**Requirement**
A faithful copy of each record is required, minus the images.

**Input material**
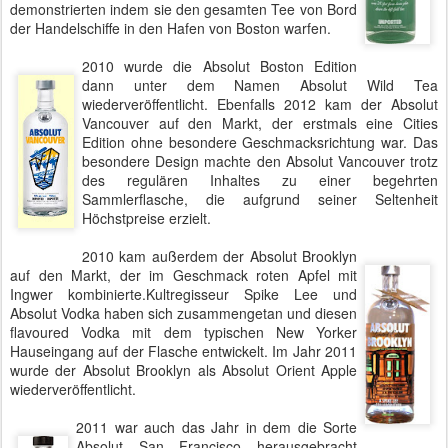
demonstrierten indem sie den gesamten Tee von Bord
der Handelschiffe in den Hafen von Boston warfen.
2010 wurde die Absolut Boston Edition
dann unter dem Namen Absolut Wild Tea
wiederveröffentlicht. Ebenfalls 2012 kam der Absolut
Vancouver auf den Markt, der erstmals eine Cities
Edition ohne besondere Geschmacksrichtung war. Das
besondere Design machte den Absolut Vancouver trotz
des regulären Inhaltes zu einer begehrten
Sammlerflasche, die aufgrund seiner Seltenheit
Höchstpreise erzielt.
2010 kam außerdem der Absolut Brooklyn
auf den Markt, der im Geschmack roten Apfel mit
Ingwer kombinierte.Kultregisseur Spike Lee und
Absolut Vodka haben sich zusammengetan und diesen
flavoured Vodka mit dem typischen New Yorker
Hauseingang auf der Flasche entwickelt. Im Jahr 2011
wurde der Absolut Brooklyn als Absolut Orient Apple
wiederveröffentlicht.
2011 war auch das Jahr in dem die Sorte
Absolut San Francisco herausgebracht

**Answer to the problem**
demonstrierten indem sie den gesamten Tee von Bord
der Handelschiffe in den Hafen von Boston warfen.
2010 wurde die Absolut Boston Edition
dann unter dem Namen Absolut Wild Tea
wiederveröffentlicht. Ebenfalls 2012 kam der Absolut
Vancouver auf den Markt, der erstmals eine Cities
Edition ohne besondere Geschmacksrichtung war. Das
besondere Design machte den Absolut Vancouver trotz
des regulären Inhaltes zu einer begehrten
Sammlerflasche, die aufgrund seiner Seltenheit
Höchstpreise erzielt.
2010 kam außerdem der Absolut Brooklyn
auf den Markt, der im Geschmack roten Apfel mit
Ingwer kombinierte.Kultregisseur Spike Lee und
Absolut Vodka haben sich zusammengetan und diesen
flavoured Vodka mit dem typischen New Yorker
Hauseingang auf der Flasche entwickelt. Im Jahr 2011
wurde der Absolut Brooklyn als Absolut Orient Apple
wiederveröffentlicht.
2011 war auch das Jahr in dem die Sorte
Absolut San Francisco herausgebracht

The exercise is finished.